When Greece, the chief priority might claim
For arts and arms, and held the eminent name
Of Monarchy, they erected divers places,
Some to the Muses, others to the Graces,
Where actors strove, and poets did devise,
With tongue and pen to please the ears and eyes
Of Princely auditors. The time was, when
To hear the rapture of one poet's pen
A Theatre hath been built.
By the Fates' doom,
When th' Empire was removed from thence to Rome,
The Potent Cæsars had their circi, and
Large amphitheatres, in which might stand
And sit full fourscore thousand, all in view
And touch of voice. This great Augustus knew,
Nay Rome its wealth and potency enjoyed,
Till by the barbarous Goths these were destroy'd.
But may this structure last, and you be seen
Here a spectator, with your princely Queen,
In your old age, as in your flourishing prime,
To outstrip Augustus both in fame and time.
The exact date of this Speech is not given, but it was printed[665] in 1637 along with "The Prologue to the Famous Tragedy of The Rich Jew of Malta, as it Was Played Before the King and Queen in His Majesty's Theatre at Whitehall"; and this Prologue Heywood had already published with the play itself in 1633. He dedicated the play to Mr.
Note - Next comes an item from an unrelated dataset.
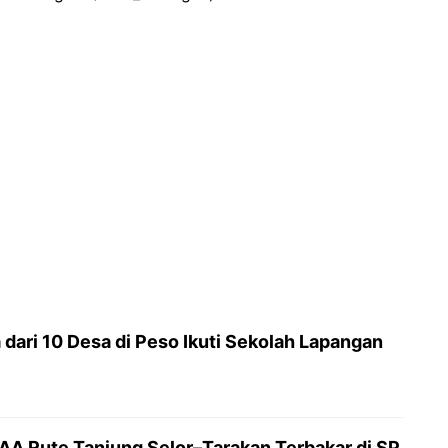
dari 10 Desa di Peso Ikuti Sekolah Lapangan
AAA Rute Tanjung Selor–Tarakan Terbakar di SP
Thomas Hammon, saying, "I had no better a New-Year's gift to present you with." Apparently, then, the play had been acted at Court shortly before New Year's, 1633; and this sets a forward date to Heywood's Speech. Other evidence combines with this to show that "His Majesty's Theatre at Whitehall" was "new" at the Christmas season of 1632-33.
In erecting this, the first "theatre royal," King Charles would naturally call for the aid of the great Court architect Inigo Jones,[666] and by good luck we have preserved for us [Jones's original sketches] for the little playhouse (see page [396]). These were discovered a few years ago by Mr. Hamilton Bell in the Library of Worcester College (where many valuable relics of the great architect are stored), and printed in The Architectural Record of New York, March, 1913. Mr. Bell accompanied the plans with a valuable discussion, but he was unable to discover their purpose. He writes:
We have still no clue as to what purpose this curiously anomalous and most interesting structure was to serve—whether the plan was ever carried out, or whether it remained part of a lordly pleasure-house which its prolific designer planned for the delectation of his own soul.
That the plan actually was carried out, at least in part, is shown by a [sketch of the Whitehall buildings] made by John Fisher at some date before 1670, and engraved by Vertue in 1747, (see page [398]).[667] Here, in the northeast corner of the palace, we find a little theatre, labeled "The Cockpit." Its identity with the building sketched by Inigo Jones is obvious at a glance; even the exterior measurements, which are ascertainable from the scales of feet given on the two plans, are the same.
INIGO JONES'S PLANS FOR THE COCKPIT-IN-COURT
Now preserved in the Worcester College Library at Oxford; discovered by Mr. Hamilton Bell, and reproduced in The Architectural Record, of New York, 1913.